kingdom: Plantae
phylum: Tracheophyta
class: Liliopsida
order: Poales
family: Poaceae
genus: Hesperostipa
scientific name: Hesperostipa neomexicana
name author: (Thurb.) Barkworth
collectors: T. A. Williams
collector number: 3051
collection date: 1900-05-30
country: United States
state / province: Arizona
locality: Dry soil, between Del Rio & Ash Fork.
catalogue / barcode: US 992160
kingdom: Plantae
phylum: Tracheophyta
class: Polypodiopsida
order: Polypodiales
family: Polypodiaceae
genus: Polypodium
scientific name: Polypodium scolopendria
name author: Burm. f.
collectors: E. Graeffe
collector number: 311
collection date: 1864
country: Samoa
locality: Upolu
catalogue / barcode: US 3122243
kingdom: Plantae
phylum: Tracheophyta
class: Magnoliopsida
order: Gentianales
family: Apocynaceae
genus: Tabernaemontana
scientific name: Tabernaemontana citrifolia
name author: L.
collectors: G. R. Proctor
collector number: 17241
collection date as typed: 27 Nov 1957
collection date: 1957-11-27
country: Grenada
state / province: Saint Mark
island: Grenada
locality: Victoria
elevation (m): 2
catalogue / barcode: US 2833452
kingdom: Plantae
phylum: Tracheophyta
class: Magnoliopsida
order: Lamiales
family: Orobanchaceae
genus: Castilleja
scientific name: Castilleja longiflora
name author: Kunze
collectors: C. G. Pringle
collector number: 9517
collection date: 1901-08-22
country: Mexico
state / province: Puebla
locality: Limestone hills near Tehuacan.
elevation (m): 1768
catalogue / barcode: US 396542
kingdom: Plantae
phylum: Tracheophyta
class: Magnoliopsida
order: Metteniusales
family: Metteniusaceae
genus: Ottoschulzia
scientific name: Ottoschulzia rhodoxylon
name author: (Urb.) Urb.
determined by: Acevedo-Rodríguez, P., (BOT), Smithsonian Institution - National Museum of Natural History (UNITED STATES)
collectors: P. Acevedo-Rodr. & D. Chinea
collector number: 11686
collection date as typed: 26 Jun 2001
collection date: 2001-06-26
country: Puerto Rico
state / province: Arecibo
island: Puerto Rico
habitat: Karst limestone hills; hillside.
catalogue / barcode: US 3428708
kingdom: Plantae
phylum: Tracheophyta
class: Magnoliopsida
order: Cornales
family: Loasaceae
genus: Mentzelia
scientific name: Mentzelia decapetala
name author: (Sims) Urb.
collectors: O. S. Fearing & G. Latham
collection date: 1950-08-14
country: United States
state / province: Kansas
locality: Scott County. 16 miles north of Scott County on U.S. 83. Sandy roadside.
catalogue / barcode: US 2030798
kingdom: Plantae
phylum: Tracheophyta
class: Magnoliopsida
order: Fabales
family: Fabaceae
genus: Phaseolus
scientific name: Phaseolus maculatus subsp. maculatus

**Set task:** Copy out every line of the data above, leaving each character unchanged.

**Written response:**
kingdom: Plantae
phylum: Tracheophyta
class: Liliopsida
order: Poales
family: Poaceae
genus: Hesperostipa
scientific name: Hesperostipa neomexicana
name author: (Thurb.) Barkworth
collectors: T. A. Williams
collector number: 3051
collection date: 1900-05-30
country: United States
state / province: Arizona
locality: Dry soil, between Del Rio & Ash Fork.
catalogue / barcode: US 992160
kingdom: Plantae
phylum: Tracheophyta
class: Polypodiopsida
order: Polypodiales
family: Polypodiaceae
genus: Polypodium
scientific name: Polypodium scolopendria
name author: Burm. f.
collectors: E. Graeffe
collector number: 311
collection date: 1864
country: Samoa
locality: Upolu
catalogue / barcode: US 3122243
kingdom: Plantae
phylum: Tracheophyta
class: Magnoliopsida
order: Gentianales
family: Apocynaceae
genus: Tabernaemontana
scientific name: Tabernaemontana citrifolia
name author: L.
collectors: G. R. Proctor
collector number: 17241
collection date as typed: 27 Nov 1957
collection date: 1957-11-27
country: Grenada
state / province: Saint Mark
island: Grenada
locality: Victoria
elevation (m): 2
catalogue / barcode: US 2833452
kingdom: Plantae
phylum: Tracheophyta
class: Magnoliopsida
order: Lamiales
family: Orobanchaceae
genus: Castilleja
scientific name: Castilleja longiflora
name author: Kunze
collectors: C. G. Pringle
collector number: 9517
collection date: 1901-08-22
country: Mexico
state / province: Puebla
locality: Limestone hills near Tehuacan.
elevation (m): 1768
catalogue / barcode: US 396542
kingdom: Plantae
phylum: Tracheophyta
class: Magnoliopsida
order: Metteniusales
family: Metteniusaceae
genus: Ottoschulzia
scientific name: Ottoschulzia rhodoxylon
name author: (Urb.) Urb.
determined by: Acevedo-Rodríguez, P., (BOT), Smithsonian Institution - National Museum of Natural History (UNITED STATES)
collectors: P. Acevedo-Rodr. & D. Chinea
collector number: 11686
collection date as typed: 26 Jun 2001
collection date: 2001-06-26
country: Puerto Rico
state / province: Arecibo
island: Puerto Rico
habitat: Karst limestone hills; hillside.
catalogue / barcode: US 3428708
kingdom: Plantae
phylum: Tracheophyta
class: Magnoliopsida
order: Cornales
family: Loasaceae
genus: Mentzelia
scientific name: Mentzelia decapetala
name author: (Sims) Urb.
collectors: O. S. Fearing & G. Latham
collection date: 1950-08-14
country: United States
state / province: Kansas
locality: Scott County. 16 miles north of Scott County on U.S. 83. Sandy roadside.
catalogue / barcode: US 2030798
kingdom: Plantae
phylum: Tracheophyta
class: Magnoliopsida
order: Fabales
family: Fabaceae
genus: Phaseolus
scientific name: Phaseolus maculatus subsp. maculatus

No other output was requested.